Chapter 9 — Perception Layers
Part III — Simulation Systems
How entities observe the world.
Topics
Section titled “Topics”- Sensory channels — sight, hearing, smell, tremorsense, thermal, network
- Perception filters — layers that determine what an entity detects
- Clarity model — 0.0 to 1.0 scale determining interpretation quality
- Cross-zone hearing — detecting events in adjacent zones
- Signal noise — environmental interference with perception
Objective Truth vs Perceived Truth
Section titled “Objective Truth vs Perceived Truth”The engine always knows what actually happened. But each entity perceives events through its own filters.
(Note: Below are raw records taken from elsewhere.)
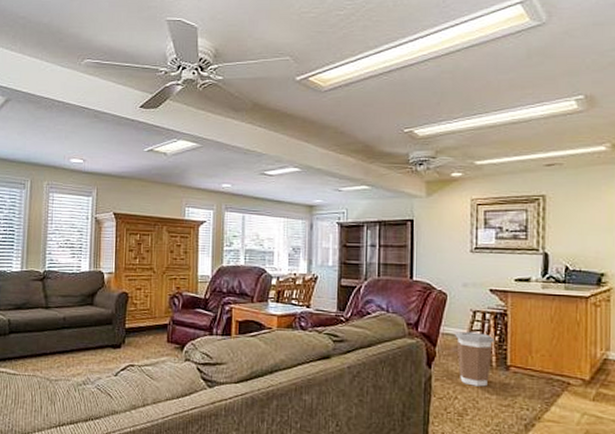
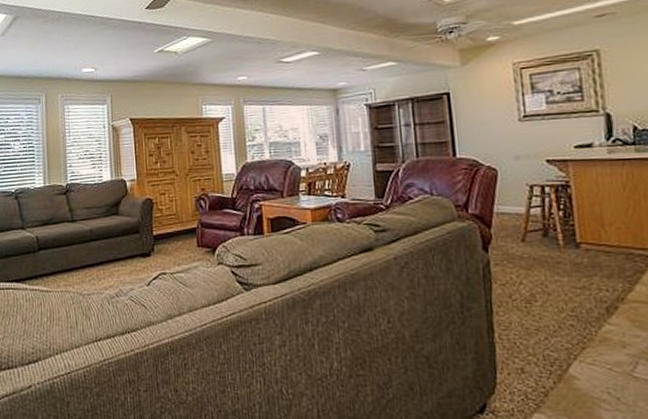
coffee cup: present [455,332,494,387] -> none [512,209,558,269]

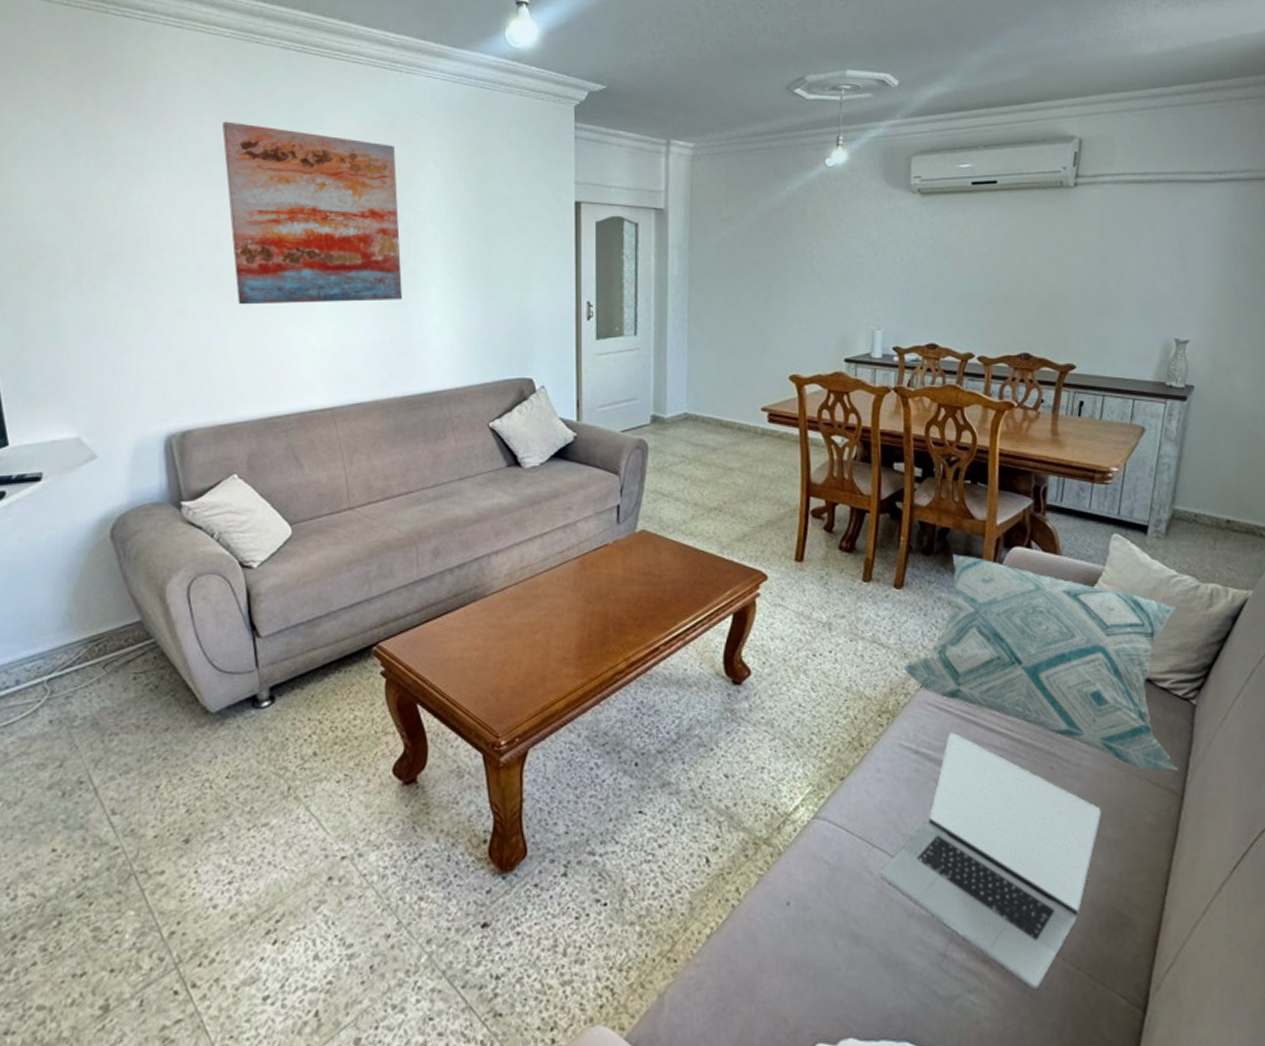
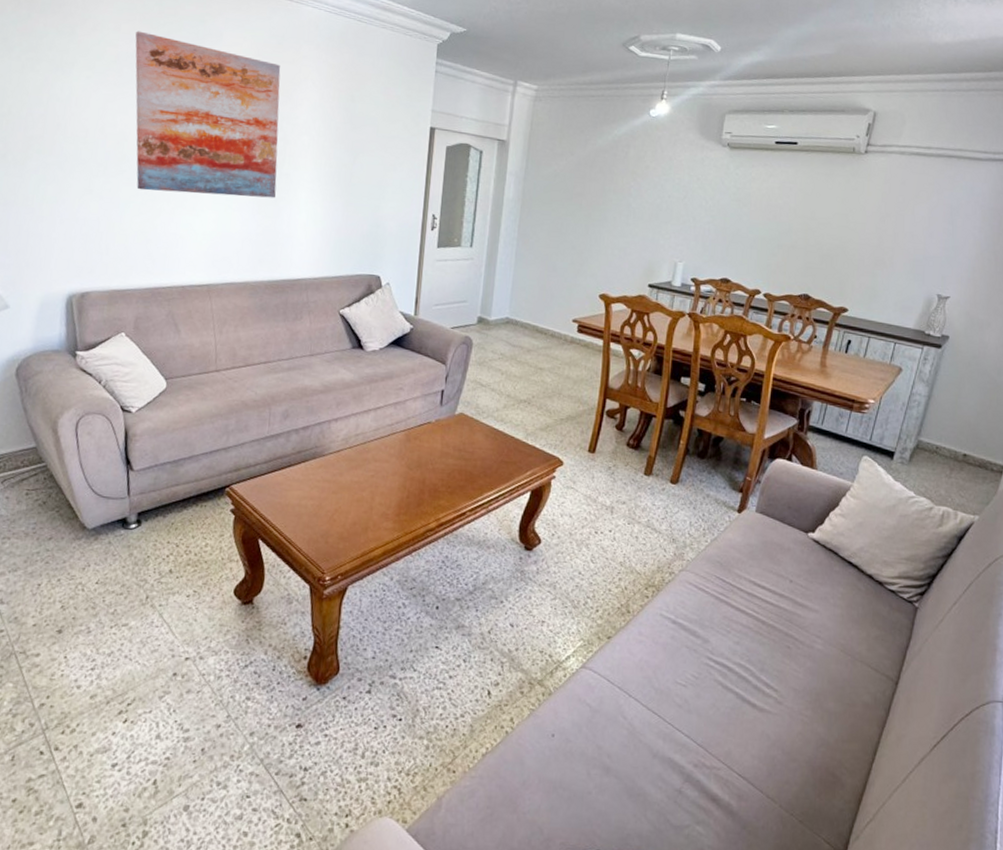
laptop: present [879,731,1102,991] -> none [632,608,827,829]
decorative pillow: present [901,554,1178,771] -> none [669,460,910,660]

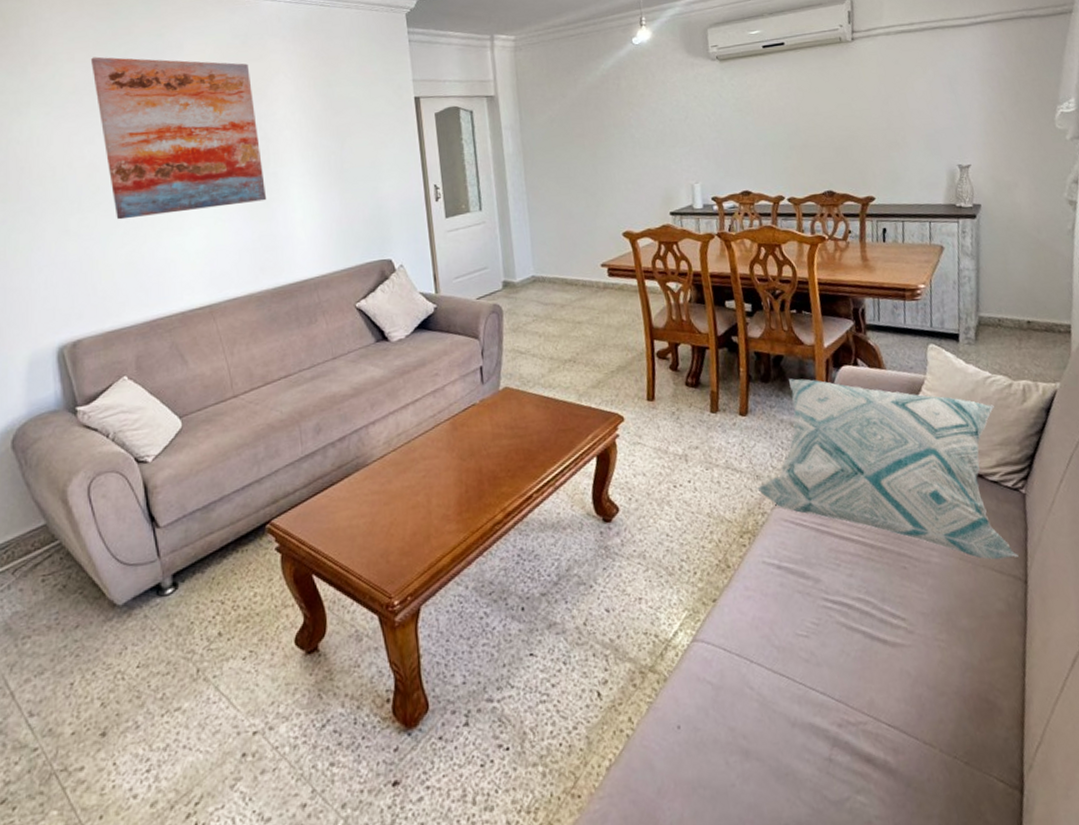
decorative pillow: none [669,460,910,660] -> present [755,378,1019,560]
A perception check determines:
- Did the entity detect the event? (based on stats, sense type, difficulty)
- How clearly? (clarity score: full, partial, or none)
Clarity Interpretation
Section titled “Clarity Interpretation”| Clarity | Interpretation | What the Entity Knows |
|---|---|---|
| 0.8–1.0 | Full | Accurate details |
| 0.5–0.7 | Partial | Something happened, details unclear |
| 0.0–0.4 | None | Missed entirely |
Built-in Perception Layers
Section titled “Built-in Perception Layers”| Layer | Sense | Base Difficulty | Cross-Zone |
|---|---|---|---|
| visual-movement | sight | 30 | no |
| visual-combat | sight | 20 | no |
| auditory-combat | hearing | 25 | yes |
| visual-defeat | sight | 15 | no |
Example
Section titled “Example”A guard in an adjacent room hears combat through the auditory layer (cross-zone). Their perception check succeeds at clarity 0.6 — partial interpretation. They know something violent happened nearby but not who was involved. Their cognition layer updates with a low-confidence belief about intruders. Their intent system shifts toward investigation.
No script triggered this chain. The systems produced it.